Madagascar: La vie des Tananariviens au début de la colonisation

Durant les premières années de colonisation, le Comité de solidarité de Madagascar, constitué pour aider les colons à s'installer dans la Grande ile, reçoit des correspondances de ses représentants dans les grandes villes malgaches.

Plusieurs abordent la situation dans plusieurs points où l'insurrection des Menalamba est virulente. Insurgés qu'en général, les Français de Madagascar assimilent « à une bande de paysans imbéciles et superstitieux qui ont obéi aux menées de fauteurs de désordres, qui obéissaient eux-mêmes, selon toute probabilité, à de grands personnages de Tananarive », lit-on dans une correspondance du 26 décembre 1895. Cette lettre accuse surtout la famille de l'ancien Premier ministre Rainilaiarivony, habituée aux abus de pouvoir.

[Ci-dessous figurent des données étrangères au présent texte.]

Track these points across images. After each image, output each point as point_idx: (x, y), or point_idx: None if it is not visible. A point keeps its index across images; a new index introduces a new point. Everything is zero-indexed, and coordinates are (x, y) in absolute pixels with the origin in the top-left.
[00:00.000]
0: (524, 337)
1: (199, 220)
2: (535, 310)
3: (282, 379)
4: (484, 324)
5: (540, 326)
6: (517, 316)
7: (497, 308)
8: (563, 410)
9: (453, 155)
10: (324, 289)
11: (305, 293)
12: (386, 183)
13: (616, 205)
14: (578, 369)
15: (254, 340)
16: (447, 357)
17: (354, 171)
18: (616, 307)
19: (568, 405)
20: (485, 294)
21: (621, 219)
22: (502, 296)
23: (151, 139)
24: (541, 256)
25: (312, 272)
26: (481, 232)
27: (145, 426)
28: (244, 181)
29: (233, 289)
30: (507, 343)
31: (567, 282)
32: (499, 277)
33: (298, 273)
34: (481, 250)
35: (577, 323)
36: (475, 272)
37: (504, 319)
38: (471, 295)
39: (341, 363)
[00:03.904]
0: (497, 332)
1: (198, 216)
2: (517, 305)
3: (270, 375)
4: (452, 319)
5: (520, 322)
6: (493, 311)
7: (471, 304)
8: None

« Elle est redoutée par tous les Malgaches et c'est une gêne pour toute la population qui craint sans cesse de retomber sous ses exactions. » D'après l'auteur de la correspondance, la famille de Rainilaiarivony reste forte car elle est soutenue pas ses nombreux aides de camp qui circulent en province et « vivent d'exactions et d'intimidations ». Néanmoins, hors de ces points chauds « vite réprimés », tout l'Imerina est tranquille. De même, sur l'axe de Mahajanga, la contrée entre Suberbieville (Maevatanàna) et la capitale se repeuple : la route est ouverte et les bagages peuvent circuler librement.

« D'ailleurs, les pluies torrentielles qui n'ont cessé de tomber depuis plusieurs jours, gêneraient les Fahavalo (ennemis, pour traduire insurgés) dans leurs opérations et les épaves laissées sur la route sont peu faites pour exciter leur cupidité ». Profitant de la pluie, les Merina s'adonnent au travail de la rizière, notamment dans la grande plaine du Betsimitatatra. Ce qui, d'après les colons, provoquent une pénurie de leur main-d'oeuvre, les ouvriers étant engagés au travail pénible du défonçage du terrain et du repiquage du riz.

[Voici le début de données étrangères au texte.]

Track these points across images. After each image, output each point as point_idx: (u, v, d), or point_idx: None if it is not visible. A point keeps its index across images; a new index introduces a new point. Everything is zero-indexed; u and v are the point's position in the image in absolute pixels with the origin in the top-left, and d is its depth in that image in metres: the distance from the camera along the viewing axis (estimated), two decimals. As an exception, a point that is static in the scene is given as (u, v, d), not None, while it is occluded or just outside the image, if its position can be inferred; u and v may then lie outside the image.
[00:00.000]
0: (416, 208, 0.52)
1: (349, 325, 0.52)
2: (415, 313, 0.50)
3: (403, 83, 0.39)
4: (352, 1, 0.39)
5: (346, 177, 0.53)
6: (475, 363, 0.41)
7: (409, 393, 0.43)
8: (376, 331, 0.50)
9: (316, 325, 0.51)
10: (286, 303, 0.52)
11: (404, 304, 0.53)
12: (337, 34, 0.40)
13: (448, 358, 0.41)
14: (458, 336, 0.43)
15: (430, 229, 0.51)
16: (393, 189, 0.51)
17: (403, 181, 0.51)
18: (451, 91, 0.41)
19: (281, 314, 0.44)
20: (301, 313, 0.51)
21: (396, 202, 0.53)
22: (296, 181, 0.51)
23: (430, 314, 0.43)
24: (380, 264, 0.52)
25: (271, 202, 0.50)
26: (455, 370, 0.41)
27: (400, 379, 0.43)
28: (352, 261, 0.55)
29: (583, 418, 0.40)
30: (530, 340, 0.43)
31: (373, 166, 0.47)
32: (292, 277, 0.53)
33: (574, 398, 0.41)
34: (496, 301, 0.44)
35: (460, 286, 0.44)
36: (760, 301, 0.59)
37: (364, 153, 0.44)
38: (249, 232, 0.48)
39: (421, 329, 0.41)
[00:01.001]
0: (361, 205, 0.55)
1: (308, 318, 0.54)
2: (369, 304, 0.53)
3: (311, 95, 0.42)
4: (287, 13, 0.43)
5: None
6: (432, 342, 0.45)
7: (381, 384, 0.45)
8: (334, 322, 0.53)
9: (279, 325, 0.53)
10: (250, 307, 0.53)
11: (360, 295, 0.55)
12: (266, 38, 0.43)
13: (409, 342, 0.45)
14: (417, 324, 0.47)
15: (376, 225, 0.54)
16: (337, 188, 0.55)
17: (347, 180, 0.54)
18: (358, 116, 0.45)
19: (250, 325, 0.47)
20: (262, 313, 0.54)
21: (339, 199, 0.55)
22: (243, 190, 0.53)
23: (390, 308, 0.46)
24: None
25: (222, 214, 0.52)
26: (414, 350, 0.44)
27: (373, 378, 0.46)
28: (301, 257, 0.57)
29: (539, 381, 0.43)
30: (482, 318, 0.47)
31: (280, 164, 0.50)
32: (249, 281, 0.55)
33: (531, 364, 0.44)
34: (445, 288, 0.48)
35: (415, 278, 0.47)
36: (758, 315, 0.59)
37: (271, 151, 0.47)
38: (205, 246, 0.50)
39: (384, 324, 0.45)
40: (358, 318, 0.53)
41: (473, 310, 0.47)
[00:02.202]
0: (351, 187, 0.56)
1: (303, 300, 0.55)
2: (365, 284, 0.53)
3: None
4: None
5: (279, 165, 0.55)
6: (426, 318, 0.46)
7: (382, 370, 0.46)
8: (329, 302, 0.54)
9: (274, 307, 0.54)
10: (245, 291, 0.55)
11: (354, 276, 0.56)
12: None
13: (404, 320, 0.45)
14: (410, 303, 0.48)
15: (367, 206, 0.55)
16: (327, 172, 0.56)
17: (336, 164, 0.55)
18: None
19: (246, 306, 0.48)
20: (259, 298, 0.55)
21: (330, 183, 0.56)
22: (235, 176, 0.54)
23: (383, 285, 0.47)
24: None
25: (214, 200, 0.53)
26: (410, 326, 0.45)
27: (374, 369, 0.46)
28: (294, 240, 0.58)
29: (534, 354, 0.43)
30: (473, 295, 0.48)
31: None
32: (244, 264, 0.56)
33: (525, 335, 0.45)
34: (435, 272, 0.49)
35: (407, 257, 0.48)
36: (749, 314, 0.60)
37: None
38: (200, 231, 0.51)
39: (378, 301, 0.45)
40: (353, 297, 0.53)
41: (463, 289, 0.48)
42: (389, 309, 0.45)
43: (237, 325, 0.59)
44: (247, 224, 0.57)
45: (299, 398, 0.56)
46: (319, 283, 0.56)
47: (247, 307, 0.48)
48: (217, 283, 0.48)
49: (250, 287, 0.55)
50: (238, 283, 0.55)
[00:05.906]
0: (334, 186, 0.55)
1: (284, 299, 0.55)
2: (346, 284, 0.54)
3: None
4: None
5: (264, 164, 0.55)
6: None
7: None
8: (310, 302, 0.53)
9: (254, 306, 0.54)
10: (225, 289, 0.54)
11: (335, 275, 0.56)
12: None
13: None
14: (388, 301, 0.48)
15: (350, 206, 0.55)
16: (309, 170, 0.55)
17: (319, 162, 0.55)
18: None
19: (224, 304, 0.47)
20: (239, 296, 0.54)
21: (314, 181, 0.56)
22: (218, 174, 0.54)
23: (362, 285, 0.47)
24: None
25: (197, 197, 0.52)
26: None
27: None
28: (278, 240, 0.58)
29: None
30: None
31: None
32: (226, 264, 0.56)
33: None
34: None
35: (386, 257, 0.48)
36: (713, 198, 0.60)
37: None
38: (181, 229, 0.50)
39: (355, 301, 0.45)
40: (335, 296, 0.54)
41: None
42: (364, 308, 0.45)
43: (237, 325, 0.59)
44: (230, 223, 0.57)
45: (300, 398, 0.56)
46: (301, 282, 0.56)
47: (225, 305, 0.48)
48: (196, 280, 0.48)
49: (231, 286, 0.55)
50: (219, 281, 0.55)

D'autant que, voyant la quantité de riz nécessaire à la consommation du corps d'occupation, les cultivateurs augmentent leur terrain, se lancent dans le jardin potager... « Tous se préparent à gagner de l'argent. » En outre, le travail des bourjanes (porteurs), des conducteurs de mulets et des terrassiers du Génie fait diminuer le nombre de bras disponibles. Ranavalona III, elle, « semble avoir pris définitivement son parti » de la nouvelle situation, continue l'auteur de la correspondance.

En-dehors des « kabary » (grandes assemblées officielles) et des cérémonies, elle sort rarement dans la ville, comme l'étiquette l'exigeait avant la colonisation. Quant à la noblesse, du fait du rôle récent de la reine, « elle reprend le haut du pavé et les vieux possesseurs de fiefs se sentent dégagés de l'étreinte où les a enserrés l'autorité du tyran ». Les troupes d'occupation, de leur côté, ont d'autres intérêts. « Nos soldats, bien indifférents aux dissensions intestines qui pourraient se produire, trouve Tananarive fort supérieur à tout ce qu'ils ont vu en route. » Pour eux, Madagascar est devenu « un pays de cocagne » car ils peuvent s'y procurer des oies et des dindes grasses, des fruits... à bon marché.

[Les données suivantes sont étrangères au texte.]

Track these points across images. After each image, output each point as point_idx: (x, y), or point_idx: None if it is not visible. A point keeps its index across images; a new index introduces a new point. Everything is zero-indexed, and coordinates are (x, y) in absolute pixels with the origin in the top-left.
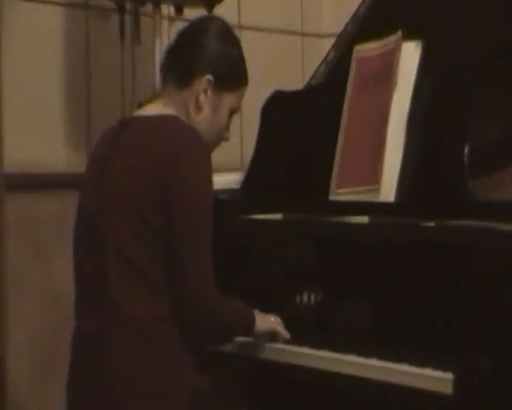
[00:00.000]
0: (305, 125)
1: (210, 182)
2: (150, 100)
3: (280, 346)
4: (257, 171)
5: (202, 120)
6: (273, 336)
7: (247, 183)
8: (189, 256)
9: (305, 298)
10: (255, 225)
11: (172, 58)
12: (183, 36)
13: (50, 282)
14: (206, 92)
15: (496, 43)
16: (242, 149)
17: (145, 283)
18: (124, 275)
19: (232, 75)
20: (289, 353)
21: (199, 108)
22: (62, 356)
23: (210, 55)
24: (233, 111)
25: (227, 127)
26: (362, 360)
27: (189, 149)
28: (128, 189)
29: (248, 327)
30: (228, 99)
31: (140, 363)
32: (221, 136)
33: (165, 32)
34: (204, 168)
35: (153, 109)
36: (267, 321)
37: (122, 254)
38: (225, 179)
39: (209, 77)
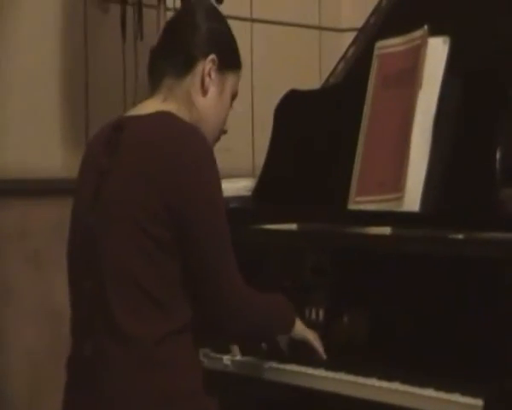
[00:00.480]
0: (322, 128)
1: (219, 182)
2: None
3: (294, 368)
4: (269, 177)
5: (208, 105)
6: (307, 349)
7: (258, 190)
8: (216, 261)
9: (322, 315)
10: (268, 236)
11: (165, 50)
12: (171, 25)
13: (48, 295)
14: (210, 75)
15: None
16: (254, 154)
17: (147, 300)
18: (124, 293)
19: (234, 53)
20: (304, 374)
21: (204, 91)
22: (60, 375)
23: (209, 35)
24: (233, 96)
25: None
26: (384, 383)
27: (192, 149)
28: (126, 200)
29: (288, 325)
30: (231, 80)
31: (143, 387)
32: (223, 126)
33: None
34: (212, 164)
35: (150, 106)
36: (306, 330)
37: (122, 270)
38: (236, 186)
39: (213, 57)
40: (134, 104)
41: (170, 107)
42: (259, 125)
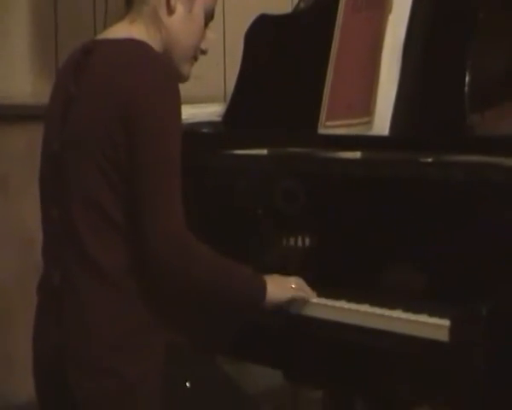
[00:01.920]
0: (293, 53)
1: (177, 111)
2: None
3: None
4: (240, 102)
5: (176, 24)
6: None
7: (229, 115)
8: (153, 193)
9: (293, 241)
10: (238, 161)
11: None
12: None
13: (18, 222)
14: None
15: None
16: (225, 79)
17: (113, 228)
18: (92, 222)
19: None
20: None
21: (171, 10)
22: (31, 302)
23: None
24: (208, 15)
25: (204, 36)
26: (353, 306)
27: (154, 75)
28: (90, 126)
29: (254, 293)
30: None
31: (109, 314)
32: (198, 46)
33: None
34: (170, 95)
35: (119, 30)
36: (286, 288)
37: (89, 198)
38: (206, 111)
39: None
40: (104, 27)
41: (139, 29)
42: (231, 52)
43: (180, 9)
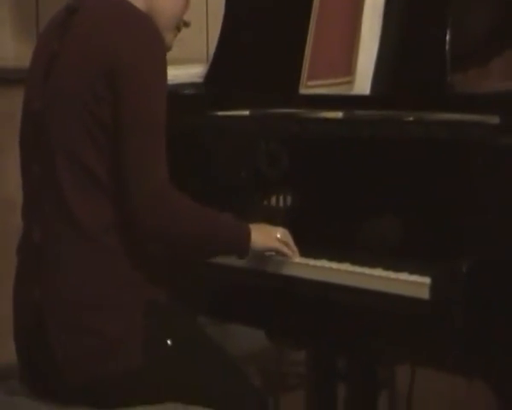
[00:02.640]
0: (274, 12)
1: (163, 69)
2: None
3: None
4: (221, 63)
5: None
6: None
7: (210, 76)
8: (137, 149)
9: (274, 201)
10: (220, 122)
11: None
12: None
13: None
14: None
15: None
16: (208, 41)
17: (95, 184)
18: (75, 178)
19: None
20: (255, 258)
21: None
22: (11, 264)
23: None
24: None
25: (187, 6)
26: (334, 264)
27: (140, 32)
28: (74, 82)
29: (238, 241)
30: None
31: (90, 272)
32: (182, 17)
33: None
34: (156, 52)
35: None
36: (271, 237)
37: (72, 155)
38: (188, 73)
39: None
40: None
41: None
42: (213, 14)
43: None
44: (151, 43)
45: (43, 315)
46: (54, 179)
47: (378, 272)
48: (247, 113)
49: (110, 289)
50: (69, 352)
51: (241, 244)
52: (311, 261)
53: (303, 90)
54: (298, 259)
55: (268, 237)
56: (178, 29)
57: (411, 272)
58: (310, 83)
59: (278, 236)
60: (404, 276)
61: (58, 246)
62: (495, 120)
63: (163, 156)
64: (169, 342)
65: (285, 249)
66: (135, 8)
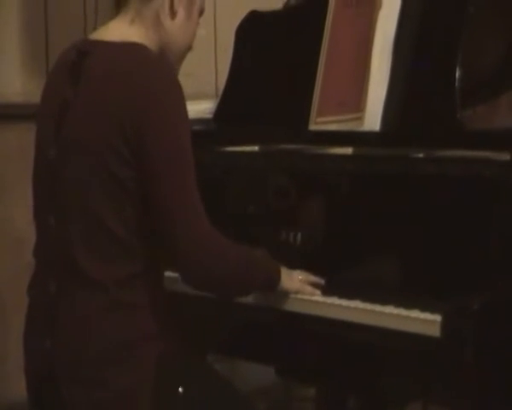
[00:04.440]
0: (283, 49)
1: (185, 114)
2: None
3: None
4: (231, 98)
5: (177, 27)
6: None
7: (220, 112)
8: (180, 199)
9: (284, 237)
10: (230, 158)
11: None
12: None
13: (8, 221)
14: None
15: None
16: (217, 78)
17: (110, 240)
18: (86, 231)
19: None
20: (263, 296)
21: (173, 14)
22: (22, 305)
23: None
24: (200, 12)
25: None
26: (344, 302)
27: (157, 84)
28: (89, 135)
29: (271, 280)
30: (199, 0)
31: (102, 326)
32: (191, 43)
33: None
34: (178, 99)
35: (116, 31)
36: (294, 279)
37: (84, 208)
38: (198, 108)
39: None
40: (95, 27)
41: (138, 31)
42: (222, 49)
43: (181, 13)
44: (170, 90)
45: (54, 366)
46: (66, 233)
47: (389, 309)
48: (256, 149)
49: (122, 343)
50: (79, 403)
51: (274, 282)
52: (321, 298)
53: (313, 127)
54: (303, 295)
55: (292, 278)
56: (185, 56)
57: (422, 310)
58: (319, 119)
59: (300, 277)
60: (415, 313)
61: (72, 300)
62: (505, 156)
63: (198, 197)
64: (180, 389)
65: (309, 289)
66: (148, 52)
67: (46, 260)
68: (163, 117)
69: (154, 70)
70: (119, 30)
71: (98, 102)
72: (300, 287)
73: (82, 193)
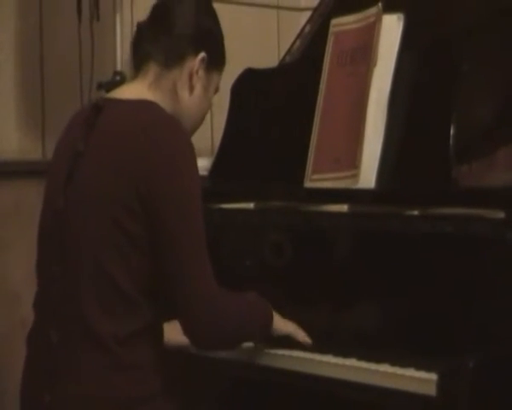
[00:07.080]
0: (279, 106)
1: (197, 176)
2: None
3: (252, 346)
4: (226, 156)
5: (193, 102)
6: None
7: (215, 169)
8: (189, 264)
9: (280, 294)
10: (225, 215)
11: (153, 33)
12: (162, 8)
13: (4, 277)
14: (197, 72)
15: (482, 14)
16: (213, 133)
17: (116, 294)
18: (93, 284)
19: (222, 53)
20: (261, 354)
21: (191, 88)
22: (17, 361)
23: (201, 31)
24: (216, 91)
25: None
26: (339, 360)
27: (171, 145)
28: (100, 189)
29: (267, 319)
30: (216, 78)
31: (103, 383)
32: (204, 119)
33: (128, 7)
34: (190, 163)
35: (134, 91)
36: (286, 323)
37: (92, 261)
38: None
39: (203, 55)
40: (91, 84)
41: (155, 96)
42: (218, 105)
43: (198, 89)
44: (183, 150)
45: None
46: (72, 284)
47: (384, 367)
48: (251, 206)
49: (122, 401)
50: None
51: (270, 320)
52: (317, 356)
53: (308, 184)
54: (302, 354)
55: (283, 321)
56: (196, 130)
57: (418, 368)
58: (315, 176)
59: (290, 322)
60: (410, 372)
61: (74, 351)
62: (500, 214)
63: (208, 261)
64: None
65: (302, 333)
66: (161, 110)
67: (48, 311)
68: (175, 176)
69: (168, 128)
70: (137, 90)
71: (111, 156)
72: (294, 331)
73: (92, 246)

Sans oublier, le dimanche matin, les moutons suspendus devant les cantonnements des tirailleurs algériens. Du reste, les hommes de troupe se sont remis de leur fatigue et trois fois par semaine, « sur les digues, ils défilent allègrement au son d'une nouba improvisée ». Souvent un large sourire, en quête de nourriture ou d'aventure, on les voit causer avec les Malgaches avec tant de conviction qu'on les voit attachés à ce pays nouveau. Mais selon le colonel Oudri, « les gaillards seront heureux de retourner au douar, allez ; nous l'avons vu au Tonkin et je suis certain qu'il en sera de même ici ». Pour l'auteur de la correspondance, cette satisfaction des soldats n'est plus qu'un souvenir. Une action double du représentant de la France commence : « organiser pour administrer, ouvrir le pays pour coloniser.»